ASSIGNMENT
Express the lines from the one containing "What is the sum of all values?" through the one containing "Where is views nearest to the value 0?", inclusive, as a JSON list of strings with one string per line. Omit blank lines and the pictures.
(DATA RECORDS)
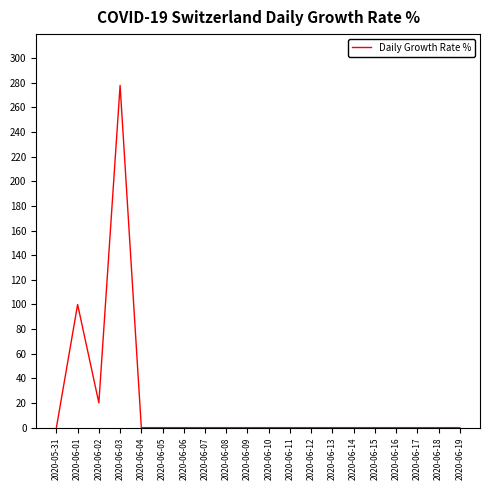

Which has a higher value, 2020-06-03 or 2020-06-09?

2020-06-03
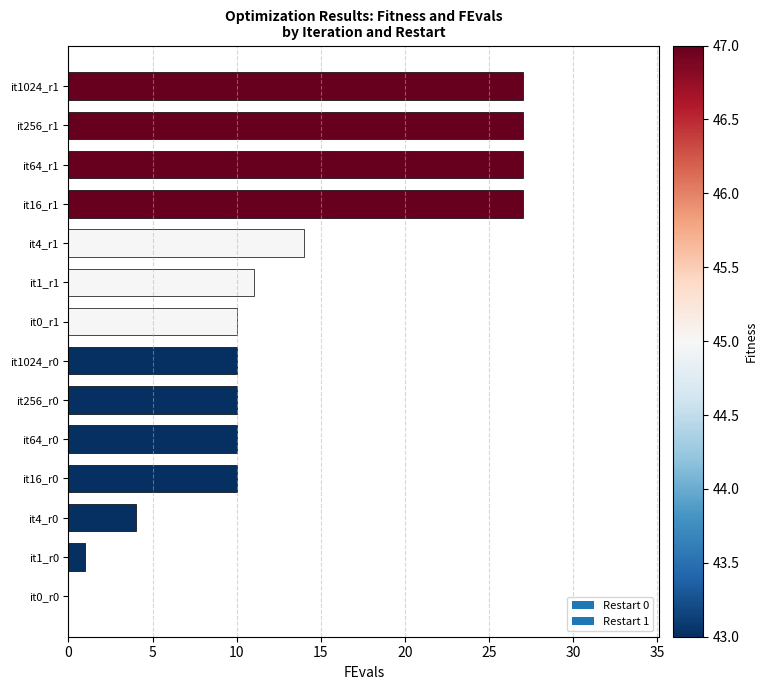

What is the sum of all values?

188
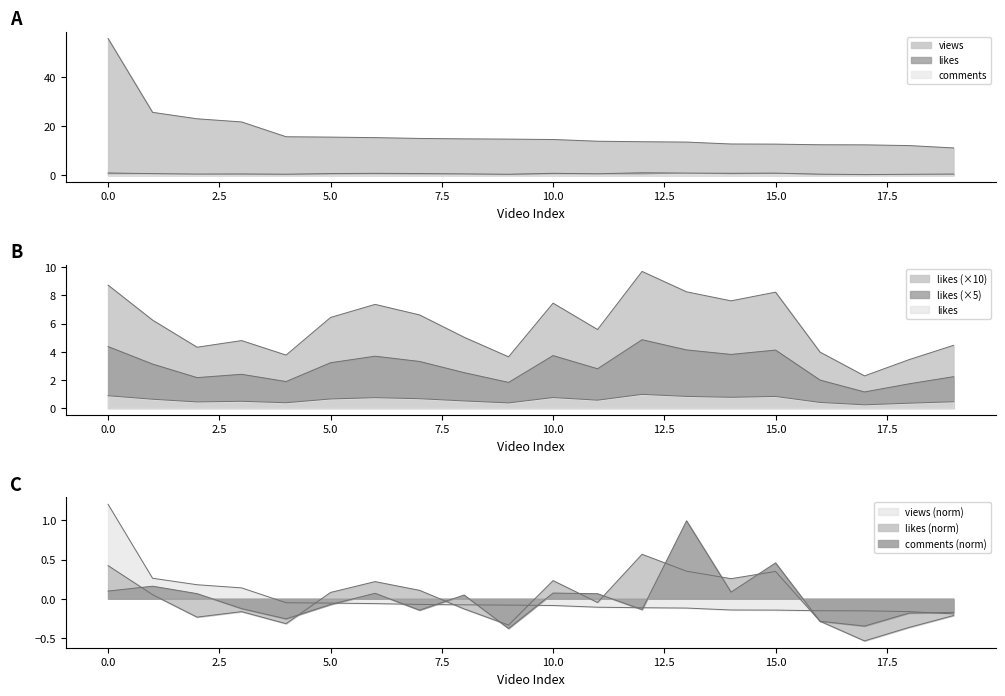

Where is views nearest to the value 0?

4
(End DATA RECORDS)
(DATA RECORDS)
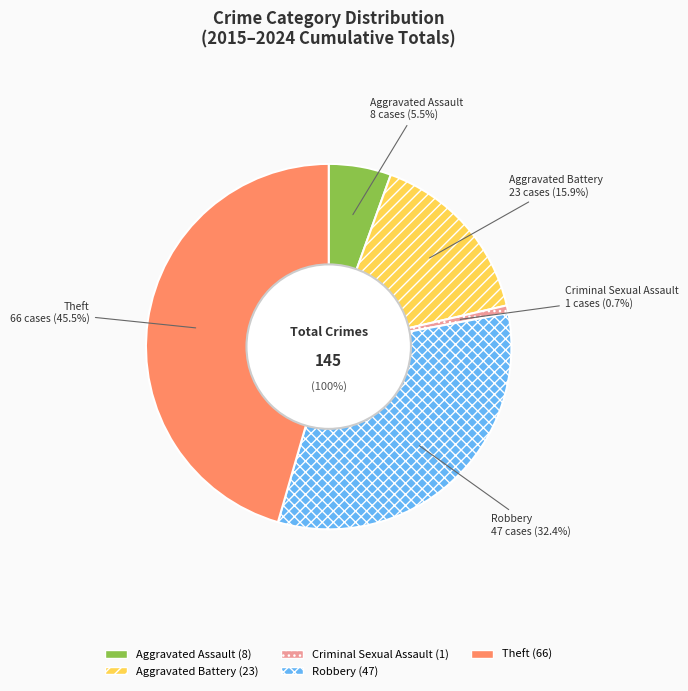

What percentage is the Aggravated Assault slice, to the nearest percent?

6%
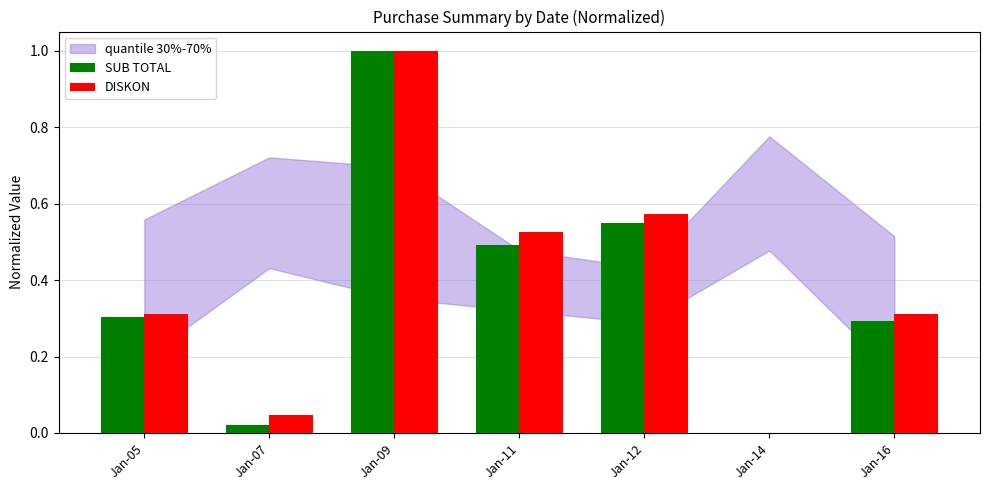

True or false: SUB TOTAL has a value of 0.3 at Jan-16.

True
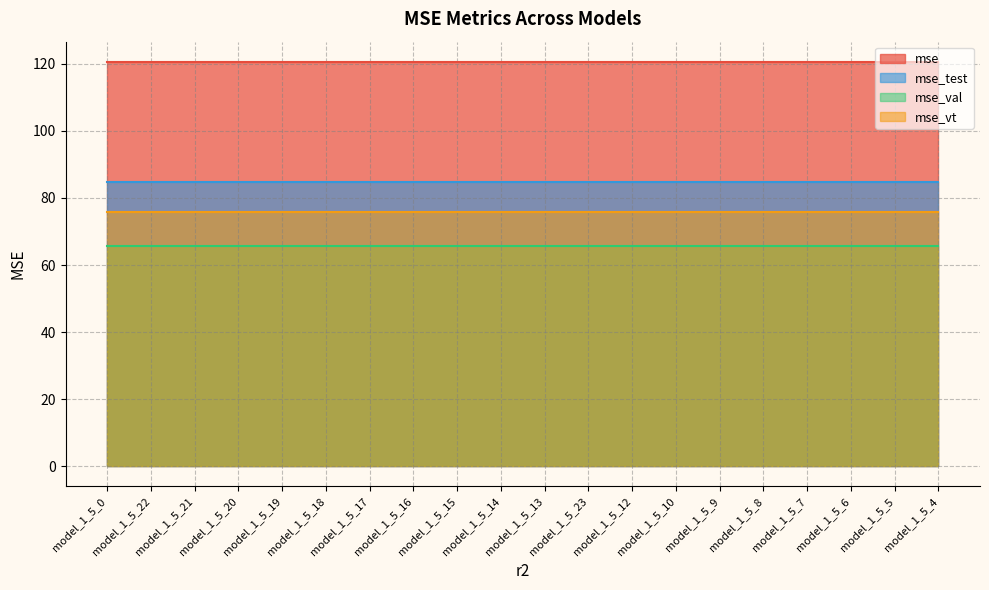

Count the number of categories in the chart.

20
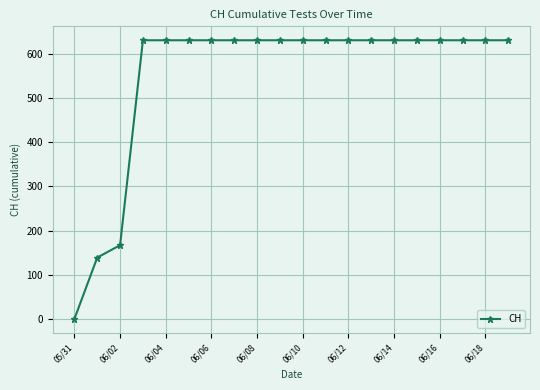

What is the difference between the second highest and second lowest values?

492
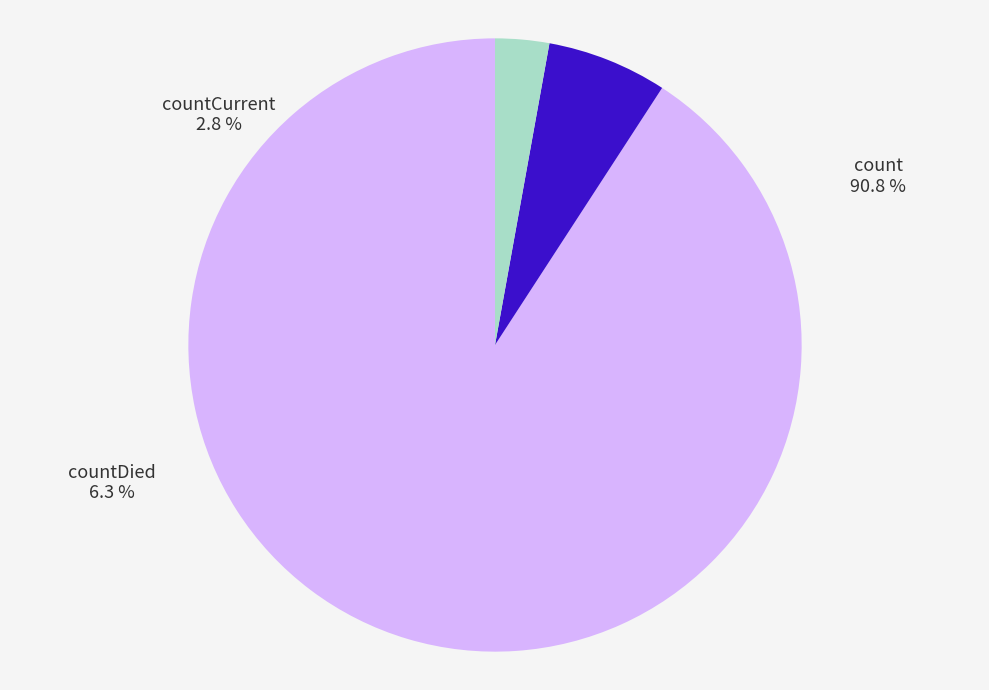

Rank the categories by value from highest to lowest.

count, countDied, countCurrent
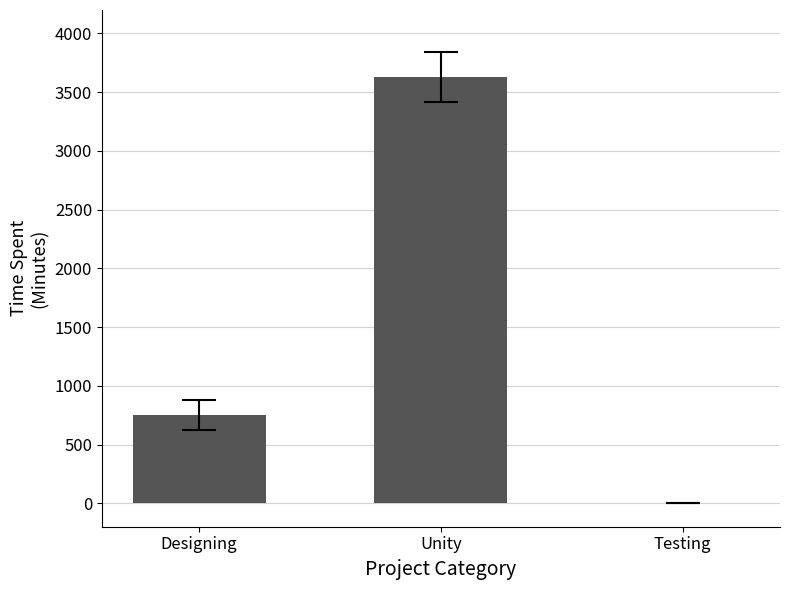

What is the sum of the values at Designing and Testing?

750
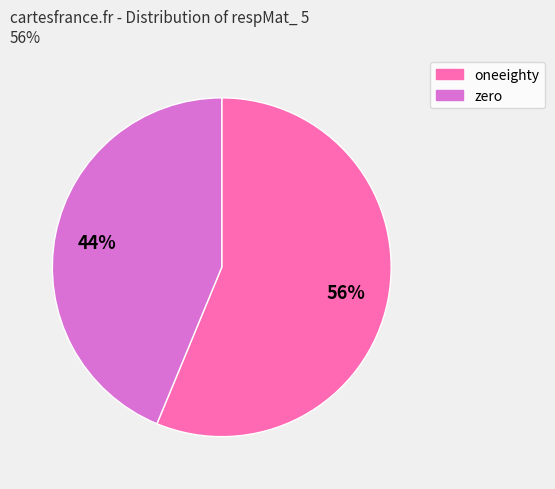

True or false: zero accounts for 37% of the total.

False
(End DATA RECORDS)
(DATA RECORDS)
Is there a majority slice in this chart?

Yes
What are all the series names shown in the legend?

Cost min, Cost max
(End DATA RECORDS)
REPLY
[
  "What is the sum of all values?",
  "188",
  "Where is views nearest to the value 0?"
]